━━━━━ RECORDS FOR THIS TASK
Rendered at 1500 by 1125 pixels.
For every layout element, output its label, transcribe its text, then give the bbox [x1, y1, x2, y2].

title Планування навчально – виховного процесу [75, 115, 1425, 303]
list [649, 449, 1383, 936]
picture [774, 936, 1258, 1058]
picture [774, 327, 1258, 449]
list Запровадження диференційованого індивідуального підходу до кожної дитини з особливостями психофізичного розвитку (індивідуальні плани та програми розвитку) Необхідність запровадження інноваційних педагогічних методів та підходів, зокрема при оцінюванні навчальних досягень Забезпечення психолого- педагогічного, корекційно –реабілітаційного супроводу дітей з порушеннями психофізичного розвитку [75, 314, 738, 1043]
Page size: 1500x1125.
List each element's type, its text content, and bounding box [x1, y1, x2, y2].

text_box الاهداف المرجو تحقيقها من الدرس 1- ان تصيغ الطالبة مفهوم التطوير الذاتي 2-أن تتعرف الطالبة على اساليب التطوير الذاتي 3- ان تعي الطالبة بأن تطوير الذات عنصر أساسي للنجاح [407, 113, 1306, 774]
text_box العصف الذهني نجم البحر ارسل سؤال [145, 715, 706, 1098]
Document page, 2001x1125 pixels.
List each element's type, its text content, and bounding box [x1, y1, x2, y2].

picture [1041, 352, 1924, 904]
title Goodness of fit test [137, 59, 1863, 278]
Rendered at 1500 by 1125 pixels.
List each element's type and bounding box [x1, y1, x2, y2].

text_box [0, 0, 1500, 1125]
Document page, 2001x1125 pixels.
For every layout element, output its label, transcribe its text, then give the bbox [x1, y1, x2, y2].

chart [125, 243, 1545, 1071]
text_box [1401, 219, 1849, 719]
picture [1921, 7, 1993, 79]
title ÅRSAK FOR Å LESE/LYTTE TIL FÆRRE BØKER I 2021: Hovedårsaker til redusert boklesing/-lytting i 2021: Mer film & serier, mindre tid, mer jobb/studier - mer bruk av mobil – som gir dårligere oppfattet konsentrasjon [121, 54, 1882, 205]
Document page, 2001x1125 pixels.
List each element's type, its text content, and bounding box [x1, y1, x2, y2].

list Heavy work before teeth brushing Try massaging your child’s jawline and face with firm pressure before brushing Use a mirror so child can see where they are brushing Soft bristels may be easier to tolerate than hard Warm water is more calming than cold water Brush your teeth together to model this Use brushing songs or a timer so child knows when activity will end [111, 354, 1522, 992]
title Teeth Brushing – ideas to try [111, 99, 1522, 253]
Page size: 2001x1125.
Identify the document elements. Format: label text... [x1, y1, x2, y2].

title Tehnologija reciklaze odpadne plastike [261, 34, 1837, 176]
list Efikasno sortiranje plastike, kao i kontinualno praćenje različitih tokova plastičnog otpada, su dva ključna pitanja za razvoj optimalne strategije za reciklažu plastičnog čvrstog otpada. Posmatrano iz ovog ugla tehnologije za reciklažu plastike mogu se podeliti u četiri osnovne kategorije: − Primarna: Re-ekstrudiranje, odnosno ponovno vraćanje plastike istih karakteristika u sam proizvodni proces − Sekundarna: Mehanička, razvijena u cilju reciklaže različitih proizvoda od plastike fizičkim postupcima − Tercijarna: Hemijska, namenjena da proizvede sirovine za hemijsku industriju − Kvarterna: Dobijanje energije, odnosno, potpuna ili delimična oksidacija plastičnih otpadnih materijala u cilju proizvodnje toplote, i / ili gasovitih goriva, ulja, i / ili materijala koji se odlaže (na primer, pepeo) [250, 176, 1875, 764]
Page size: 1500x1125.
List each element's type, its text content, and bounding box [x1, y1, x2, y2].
━━━━━━━━━━
▶ **TASK OBJECTIVE**: Please return all of the entries exactly as they were given.

▶ **SOLUTION TO THIS TASK**:
Rendered at 1500 by 1125 pixels.
For every layout element, output its label, transcribe its text, then give the bbox [x1, y1, x2, y2].

title Планування навчально – виховного процесу [75, 115, 1425, 303]
list [649, 449, 1383, 936]
picture [774, 936, 1258, 1058]
picture [774, 327, 1258, 449]
list Запровадження диференційованого індивідуального підходу до кожної дитини з особливостями психофізичного розвитку (індивідуальні плани та програми розвитку) Необхідність запровадження інноваційних педагогічних методів та підходів, зокрема при оцінюванні навчальних досягень Забезпечення психолого- педагогічного, корекційно –реабілітаційного супроводу дітей з порушеннями психофізичного розвитку [75, 314, 738, 1043]
Page size: 1500x1125.
List each element's type, its text content, and bounding box [x1, y1, x2, y2].

text_box الاهداف المرجو تحقيقها من الدرس 1- ان تصيغ الطالبة مفهوم التطوير الذاتي 2-أن تتعرف الطالبة على اساليب التطوير الذاتي 3- ان تعي الطالبة بأن تطوير الذات عنصر أساسي للنجاح [407, 113, 1306, 774]
text_box العصف الذهني نجم البحر ارسل سؤال [145, 715, 706, 1098]
Document page, 2001x1125 pixels.
List each element's type, its text content, and bounding box [x1, y1, x2, y2].

picture [1041, 352, 1924, 904]
title Goodness of fit test [137, 59, 1863, 278]
Rendered at 1500 by 1125 pixels.
List each element's type and bounding box [x1, y1, x2, y2].

text_box [0, 0, 1500, 1125]
Document page, 2001x1125 pixels.
For every layout element, output its label, transcribe its text, then give the bbox [x1, y1, x2, y2].

chart [125, 243, 1545, 1071]
text_box [1401, 219, 1849, 719]
picture [1921, 7, 1993, 79]
title ÅRSAK FOR Å LESE/LYTTE TIL FÆRRE BØKER I 2021: Hovedårsaker til redusert boklesing/-lytting i 2021: Mer film & serier, mindre tid, mer jobb/studier - mer bruk av mobil – som gir dårligere oppfattet konsentrasjon [121, 54, 1882, 205]
Document page, 2001x1125 pixels.
List each element's type, its text content, and bounding box [x1, y1, x2, y2].

list Heavy work before teeth brushing Try massaging your child’s jawline and face with firm pressure before brushing Use a mirror so child can see where they are brushing Soft bristels may be easier to tolerate than hard Warm water is more calming than cold water Brush your teeth together to model this Use brushing songs or a timer so child knows when activity will end [111, 354, 1522, 992]
title Teeth Brushing – ideas to try [111, 99, 1522, 253]
Page size: 2001x1125.
Identify the document elements. Format: label text... [x1, y1, x2, y2].

title Tehnologija reciklaze odpadne plastike [261, 34, 1837, 176]
list Efikasno sortiranje plastike, kao i kontinualno praćenje različitih tokova plastičnog otpada, su dva ključna pitanja za razvoj optimalne strategije za reciklažu plastičnog čvrstog otpada. Posmatrano iz ovog ugla tehnologije za reciklažu plastike mogu se podeliti u četiri osnovne kategorije: − Primarna: Re-ekstrudiranje, odnosno ponovno vraćanje plastike istih karakteristika u sam proizvodni proces − Sekundarna: Mehanička, razvijena u cilju reciklaže različitih proizvoda od plastike fizičkim postupcima − Tercijarna: Hemijska, namenjena da proizvede sirovine za hemijsku industriju − Kvarterna: Dobijanje energije, odnosno, potpuna ili delimična oksidacija plastičnih otpadnih materijala u cilju proizvodnje toplote, i / ili gasovitih goriva, ulja, i / ili materijala koji se odlaže (na primer, pepeo) [250, 176, 1875, 764]
Page size: 1500x1125.
List each element's type, its text content, and bounding box [x1, y1, x2, y2].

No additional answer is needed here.